**REQUEST**
Output the records below verbatim, minus the pictures.

**EXTRACTED MATERIAL**
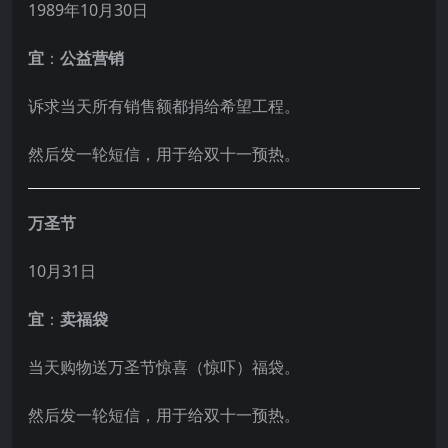
1989年10月30日
宜
：
公益营销
诉求当天所有销售额都捐给希望工程。
然后发一轮短信，用于给双十一预热。
万圣节
10月31日
宜
：
卖福袋
当天购物送万圣节惊喜（惊吓）福袋。
然后发一轮短信，用于给双十一预热。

**EXPECTED OUTPUT**
1989年10月30日
宜
：
公益营销
诉求当天所有销售额都捐给希望工程。
然后发一轮短信，用于给双十一预热。
万圣节
10月31日
宜
：
卖福袋
当天购物送万圣节惊喜（惊吓）福袋。
然后发一轮短信，用于给双十一预热。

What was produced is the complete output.